American Goddess at the Rape of Nanking: The Courage of Minnie Vautrin

One of the things about the Nanking Massacre, or the Rape of Nanking, or the Nanjing Incident, depending on whose book you are reading, is that there were a number of Westerners who observed what happened. If all the accounts were limited to the Chinese and the Japanese, the examination of what really happened would be limited to just the two viewpoints.

That here were Westerners present, and that they left behind various writings, and that they were basically neutral at the time (except for one who was a Nazi), adds a whole other level of information to the accounts of what happened.

Minnie Vautrin was a Christian missionary who was involved in an all-girl's school in Nanking. She is known for trying to protect the girls and other Chinese women from being raped by the Japanese soldiers.

The book starts in with her own background, where she was born, grew up, what she did, etc.

In 1919, she became the acting president of the Department of Education of Ginling College, an all-girl's school. Educating women was not something the Chinese considered very important, but for the few who did, Minnie and various other missionaries tried to set up what education they could for the girls.

It is interesting that the “Rape of Nanking” was not actually the first one at all. The book notes that, in 1927, Chiang Kai-shek's army entered Nanking and attacked the foreign consulates and schools, and threatened to rape the women.

An interesting passage: “Japan's aggression in Manchuria, North China, and Inner Mongolia provoked vigorous anti-Japanese outbreaks among the Chinese...They not only boycotted Japanese goods but also threatened Japanese lives and properties. Anti-Japanese clubs and associations mushroomed nationwide. The Japanese government repeatedly demanded that the National government suppress the people's anti-Japanese activities and outlaw all anti-Japanese organizations, and the Chinese government bowed to Japan's demands.”

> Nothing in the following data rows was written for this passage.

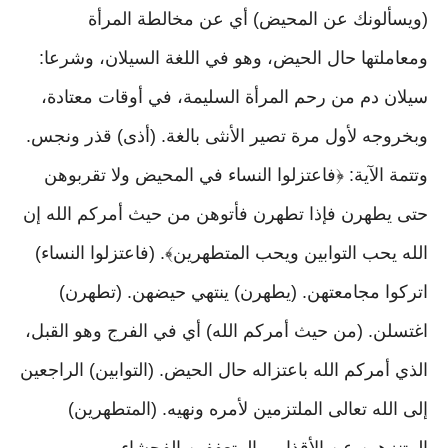
(ويسألونك عن المحيض) أي عن مخالطة المرأة
ومعاملتها حال الحيض، وهو في اللغة السيلان، وشرعا:
سيلان دم من رحم المرأة السليمة، في أوقات معتادة،
وبخروجه لأول مرة تصير الأنثى بالغة. (أذى) قذر ونجس.
وتتمة الآية: ﴿فاعتزلوا النساء في المحيض ولا تقربوهن
حتى يطهرن فإذا تطهرن فأتوهن من حيث أمركم الله إن
الله يحب التوابين ويحب المتطهرين﴾. (فاعتزلوا النساء)
اتركوا مجامعتهن. (يطهرن) ينتهي حيضهن. (تطهرن)
اغتسلن. (من حيث أمركم الله) أي في الفرج وهو القبل،
الذي أمركم الله باعتزاله حال الحيض. (التوابين) الراجعين
إلى الله تعالى الملتزمين لأمره ونهيه. (المتطهرين)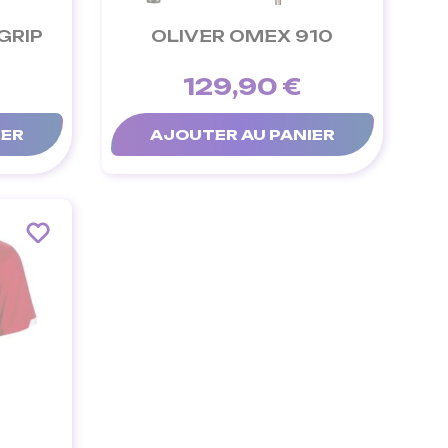
GRIP
OLIVER OMEX 910
129,90 €
IER
AJOUTER AU PANIER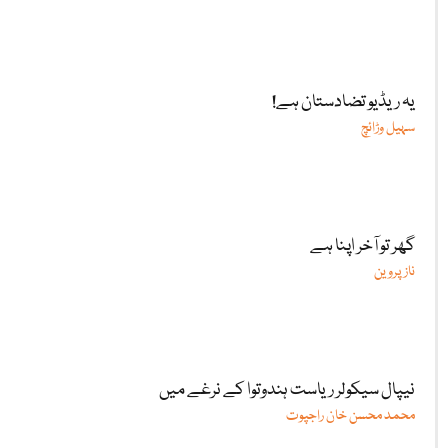
یہ ریڈیو تضادستان ہے!
سہیل وڑائچ
گھر تو آخر اپنا ہے
ناز پروین
نیپال سیکولر ریاست ہندوتوا کے نرغے میں
محمد محسن خان راجپوت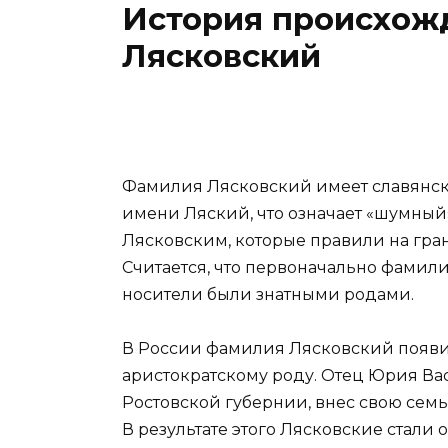
История происхож
Лясковский
Фамилия Лясковский имеет славянск
имени Ляский, что означает «шумный»
Лясковским, которые правили на гран
Считается, что первоначально фамили
носители были знатными родами.
В России фамилия Лясковский появил
аристократскому роду. Отец Юрия Вас
Ростовской губернии, внес свою семь
В результате этого Лясковские стал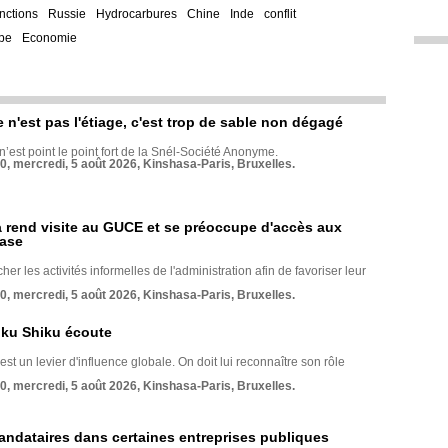
nctions
Russie
Hydrocarbures
Chine
Inde
conflit
pe
Economie
e n'est pas l'étiage, c'est trop de sable non dégagé
 n’est point le point fort de la Snél-Société Anonyme.
70, mercredi, 5 août 2026, Kinshasa-Paris, Bruxelles.
rend visite au GUCE et se préoccupe d'accès aux
base
her les activités informelles de l'administration afin de favoriser leur
70, mercredi, 5 août 2026, Kinshasa-Paris, Bruxelles.
nku Shiku écoute
st un levier d'influence globale. On doit lui reconnaître son rôle
70, mercredi, 5 août 2026, Kinshasa-Paris, Bruxelles.
andataires dans certaines entreprises publiques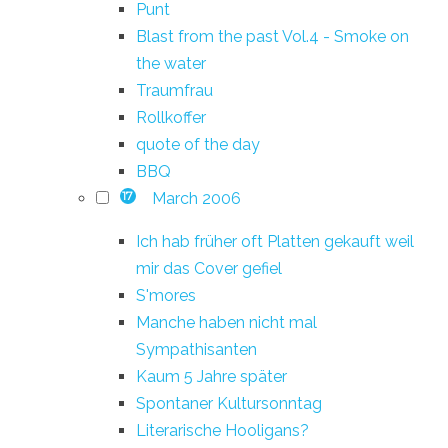
Punt
Blast from the past Vol.4 - Smoke on
the water
Traumfrau
Rollkoffer
quote of the day
BBQ
March 2006
17
Ich hab früher oft Platten gekauft weil
mir das Cover gefiel
S'mores
Manche haben nicht mal
Sympathisanten
Kaum 5 Jahre später
Spontaner Kultursonntag
Literarische Hooligans?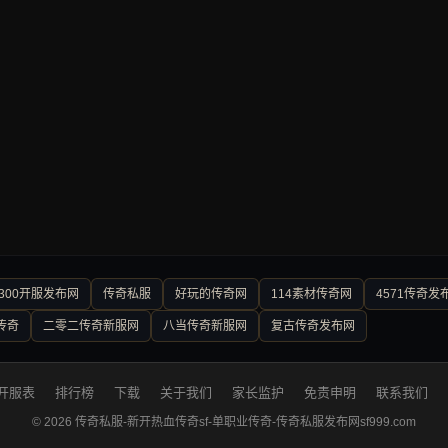
300开服发布网
传奇私服
好玩的传奇网
114素材传奇网
4571传奇发
传奇
二零二传奇新服网
八当传奇新服网
复古传奇发布网
开服表
排行榜
下载
关于我们
家长监护
免责申明
联系我们
© 2026 传奇私服-新开热血传奇sf-单职业传奇-传奇私服发布网sf999.com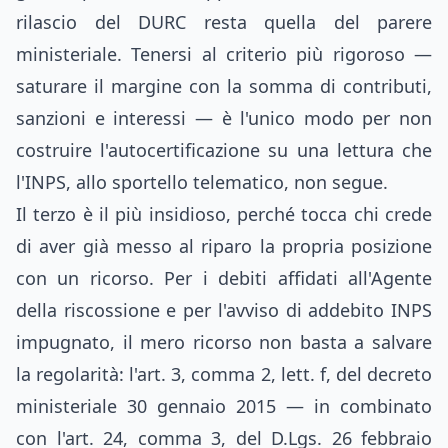
rilascio del DURC resta quella del parere
ministeriale. Tenersi al criterio più rigoroso —
saturare il margine con la somma di contributi,
sanzioni e interessi — è l'unico modo per non
costruire l'autocertificazione su una lettura che
l'INPS, allo sportello telematico, non segue.
Il terzo è il più insidioso, perché tocca chi crede
di aver già messo al riparo la propria posizione
con un ricorso. Per i debiti affidati all'Agente
della riscossione e per l'avviso di addebito INPS
impugnato, il mero ricorso non basta a salvare
la regolarità: l'art. 3, comma 2, lett. f, del decreto
ministeriale 30 gennaio 2015 — in combinato
con l'art. 24, comma 3, del D.Lgs. 26 febbraio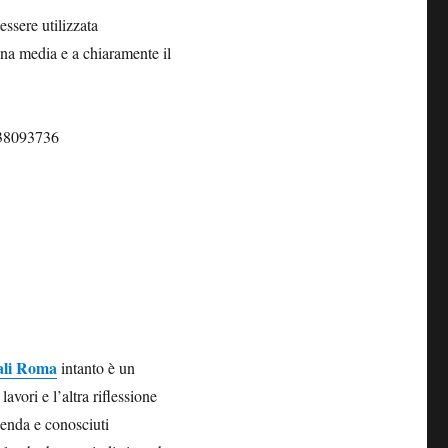
essere utilizzata
na media e a chiaramente il
238093736
nali Roma
intanto è un
vori e l’altra riflessione
ienda e conosciuti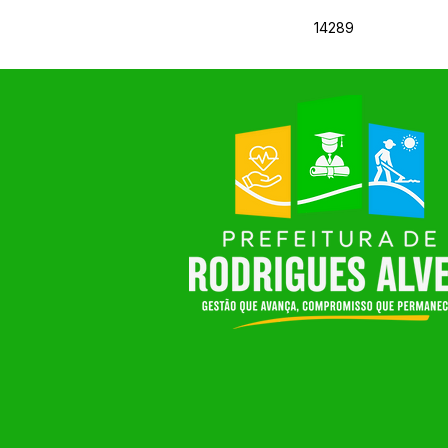
14289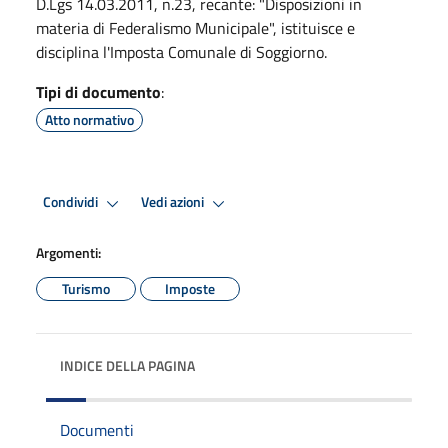
D.Lgs 14.03.2011, n.23, recante: "Disposizioni in
materia di Federalismo Municipale", istituisce e
disciplina l'Imposta Comunale di Soggiorno.
Tipi di documento
:
Atto normativo
Condividi
Vedi azioni
Argomenti:
Turismo
Imposte
INDICE DELLA PAGINA
Documenti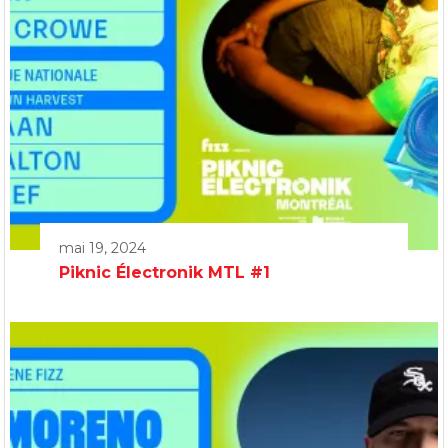
mai 19, 2024
Piknic Électronik MTL #1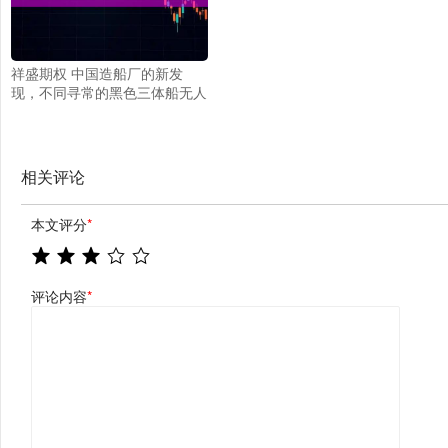
祥盛期权 中国造船厂的新发
现，不同寻常的黑色三体船无人
船，很可能是新型“武库舰”
相关评论
本文评分
*
评论内容
*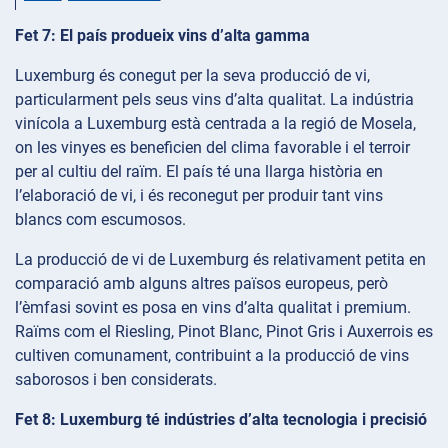
Fet 7: El país produeix vins d’alta gamma
Luxemburg és conegut per la seva producció de vi,
particularment pels seus vins d’alta qualitat. La indústria
vinícola a Luxemburg està centrada a la regió de Mosela,
on les vinyes es beneficien del clima favorable i el terroir
per al cultiu del raïm. El país té una llarga història en
l’elaboració de vi, i és reconegut per produir tant vins
blancs com escumosos.
La producció de vi de Luxemburg és relativament petita en
comparació amb alguns altres països europeus, però
l’èmfasi sovint es posa en vins d’alta qualitat i premium.
Raïms com el Riesling, Pinot Blanc, Pinot Gris i Auxerrois es
cultiven comunament, contribuint a la producció de vins
saborosos i ben considerats.
Fet 8: Luxemburg té indústries d’alta tecnologia i precisió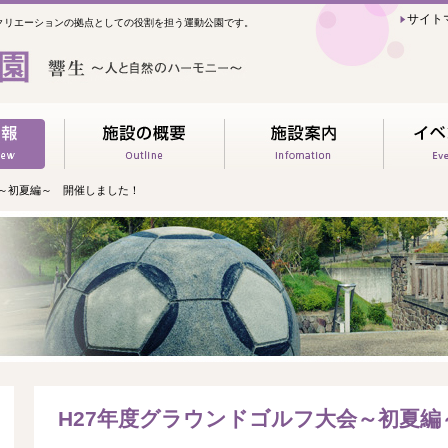
サイト
クリエーションの拠点としての役割を担う運動公園です。
会～初夏編～ 開催しました！
H27年度グラウンドゴルフ大会～初夏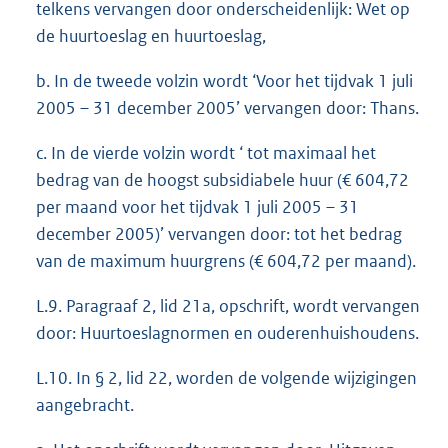
telkens vervangen door onderscheidenlijk: Wet op
de huurtoeslag en huurtoeslag,
b. In de tweede volzin wordt ‘Voor het tijdvak 1 juli
2005 – 31 december 2005’ vervangen door: Thans.
c. In de vierde volzin wordt ‘ tot maximaal het
bedrag van de hoogst subsidiabele huur (€ 604,72
per maand voor het tijdvak 1 juli 2005 – 31
december 2005)’ vervangen door: tot het bedrag
van de maximum huurgrens (€ 604,72 per maand).
L.9. Paragraaf 2, lid 21a, opschrift, wordt vervangen
door: Huurtoeslagnormen en ouderenhuishoudens.
L.10. In § 2, lid 22, worden de volgende wijzigingen
aangebracht.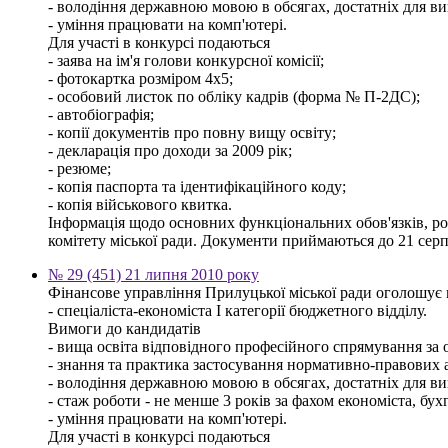
- володіння державною мовою в обсягах, достатніх для ви
- уміння працювати на комп'ютері.
Для участі в конкурсі подаються
- заява на ім'я голови конкурсної комісії;
- фотокартка розміром 4х5;
- особовий листок по обліку кадрів (форма № П-2ДС);
- автобіографія;
- копії документів про повну вищу освіту;
- декларація про доходи за 2009 рік;
- резюме;
- копія паспорта та ідентифікаційного коду;
- копія військового квитка.
Інформація щодо основних функціональних обов'язків, розм
комітету міської ради. Документи приймаються до 21 серп
№ 29 (451) 21 липня 2010 року
Фінансове управління Прилуцької міської ради оголошує 
- спеціаліста-економіста І категорії бюджетного відділу.
Вимоги до кандидатів
- вища освіта відповідного професійного спрямування за о
- знання та практика застосування нормативно-правових ак
- володіння державною мовою в обсягах, достатніх для ви
- стаж роботи - не менше 3 років за фахом економіста, бух
- уміння працювати на комп'ютері.
Для участі в конкурсі подаються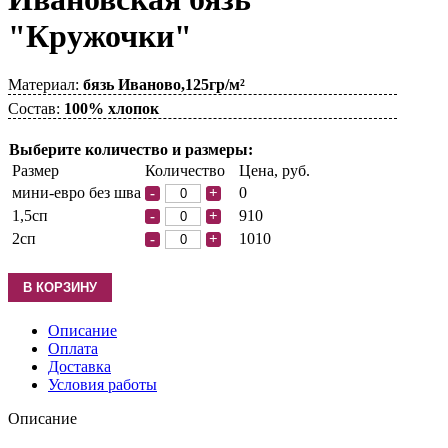
"Кружочки"
Материал:
бязь Иваново,125гр/м²
Состав:
100% хлопок
Выберите количество и размеры:
Размер
Количество
Цена, руб.
мини-евро без шва
0
-
+
1,5сп
910
-
+
2сп
1010
-
+
Описание
Оплата
Доставка
Условия работы
Описание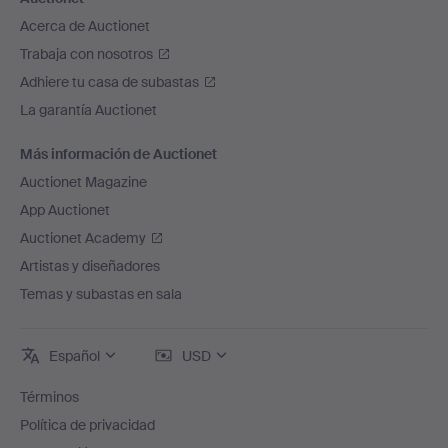
Acerca de Auctionet
Trabaja con nosotros
Adhiere tu casa de subastas
La garantía Auctionet
Más información de Auctionet
Auctionet Magazine
App Auctionet
Auctionet Academy
Artistas y diseñadores
Temas y subastas en sala
Español
USD
Términos
Política de privacidad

1. August 1, 1937: The Nationalist government orders all dependents of its officials evacuated from Nanking.
2. August 13: Japanese planes bomb Nanking.
3. August 16: The American embassy evacuates all American women and children from the city. Japanese bombing continues.
4. August 27: Japanese planes bomb government and military buildings, residential areas, schools and hospitals.
5. September 20: The American vice consul in Nanking spoke to Minnie, reading her a message from the admiral of the Japanese fleet at Shanghai saying they would attack Nanking the following day.
6. By the end of October, the officials of the city had left, along with the rich and the middle class. “Only the military personnel and the very poor remained.”

The Japanese army entered Nanking on December 13. “...no sooner had they entered the city than they began to slaughter innocent civilians and the disarmed Chinese soldiers.” They even attacked the International Safety Zone. A New YorK Times reporter sees the Japanese kill 200 Chinese within ten minutes in the city.

A Japanese officer said that some 20,000 Chinese were shot to death at just one point in the city.

The atrocities went on for months. The author believes that more than 200,000 Chinese were killed in the massacre. There were at least 20,000 rapes in the first month of the invasion alone.

The rest of the book goes into the various incidents of girls and women being taken from where they were staying and being raped. Many of them were killed after being raped. Women as young as 12 or so were raped, and ones even in their sixties and seventies were raped.

“Four months after the fall of Nanking, the Japanese military still prohibited foreigners from entering or leaving the city. The main reason was that the Japanese soldiers continuously committed crimes, and many bodies inside and outside Nanking were yet to be buried.”

The book then goes into how and why Minnie eventually left the city, and how she got down on herself horribly about not being able to do more when she was there, and then goes into how she died.

These types of eyewitness accounts are very important, as they are from behind who didn't have any kind of axe to grind. They were often from very respectable and very intelligent people, such as Minnie, and they established a good general idea of what was going on in the city at the time.

No one person saw everything, of course, but such accounts help establish beyond doubt that something very severe happened in the city, and that many innocent people were murdered, and many girls and women were raped. While there may be arguments about exactly how many were murdered and how many raped, the very fact that many were establishes the event as a horrible and totally unnecessary event.

Revisionists try to downplay what happened, but accounts such as Minnie's prove beyond doubt that something very, very serious happened in Nanking, and that what happened was direct action of Japanese troops in a city they had already conquered.